Олесич, схватившись за живот, залился мелким дребезжащим смехом. Даже Малышев – и тот добродушно заулыбался.
– Шкварки – это есть… – Теперь уже Олесич с надеждой глянул на Малышева.
– Даст ист швартен… одер гриибен, – перевел Малышев.
– О, я понимать! О, эта есть вкусна! Это есть оч-чень вкусна! – в восторге вскричал Дитерикс, потирая руки.
– Так я про что и говорю! – обрадовался Олесич. – Угощу тебя этим самым швартен. Шнапс имеется. Зер гут шнапс имеется – водка! И ты, Михаил, тоже пойдем. А то вместе работаем, а чтобы посидеть за столом, по душам поговорить – этого у нас нету. У Франца, сам знаешь, ни семьи, ни приятелей, ему ж, поди, тоска зеленая дома сидеть. Я ж понимаю. По-человечески если…
– Чего это вы вдруг? Праздника вроде никакого… – подозрительно глянул на мастера Малышев. – Да и хозяйка еще неизвестно как посмотрит на таких гостей.
– Да ты, Михаил, за хозяйку не беспокойся: она у меня вот где, – показал маленький кулачок Олесич, и Малышев внутренне улыбнулся, зная Олесичеву жену, втрое массивнее своего тщедушного мужа. Олесич, однако, заметил насмешливую искорку в глазах слесаря и заторопился пуще прежнего: – А главное – немцу удовольствие доставим. Они ж до свинины дюже падкие. Для них шнапс и швайне – первейшая еда. Так что я от чистого сердца. Честное слово! – И, обращаясь к Дитериксу: – Франц, ком нах майн хауз – ко мне то есть (Олесич ткнул себя пальцем в грудь). Колбаса эссен, швартен эссен, шнапс тринкен [18] …
18
Шнапс тринкен – пить водку.
– О-о! – воскликнул Дитерикс в восторге от предвкушения угощения и с надеждой глянул на Малышева.

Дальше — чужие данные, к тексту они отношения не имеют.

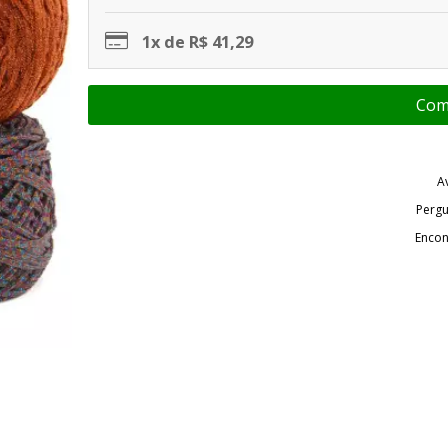
1x de R$ 41,29
A
Pergu
Encon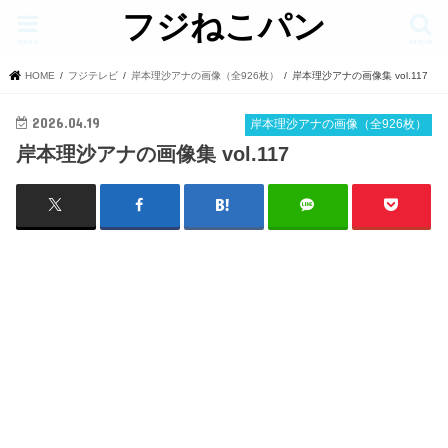
フジねこパン
menu
search
HOME
フジテレビ
岸本理沙アナの画像（全926枚）
岸本理沙アナの画像集 vol.117
2026.04.19
岸本理沙アナの画像（全926枚）
岸本理沙アナの画像集 vol.117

Дитерикса не столько прельщало само угощение, как то, что впервые за время пребывания в России его приглашали в гости, что, наконец, не надо идти в опостылевшую квартиру и, разбирая шахматные этюды, убеждать себя, что все идет хорошо, что ему не на что жаловаться. К тому же отказаться от приглашения было бы верхом неприличия. Если его приглашают, следовательно, он становится здесь своим человеком, перегородка, отделяющая его от русских, наконец-то стала рушиться, и было бы глупо с его стороны эту перегородку удерживать. В то же время Дитерикс полагал, что идти к мастеру Олесичу он может только вместе с Малышевым, который как бы станет свидетелем, что он, Дитерикс, ничего себе такого не позволял и вел себя в гостях вполне лояльно по отношению к властям и местным порядкам.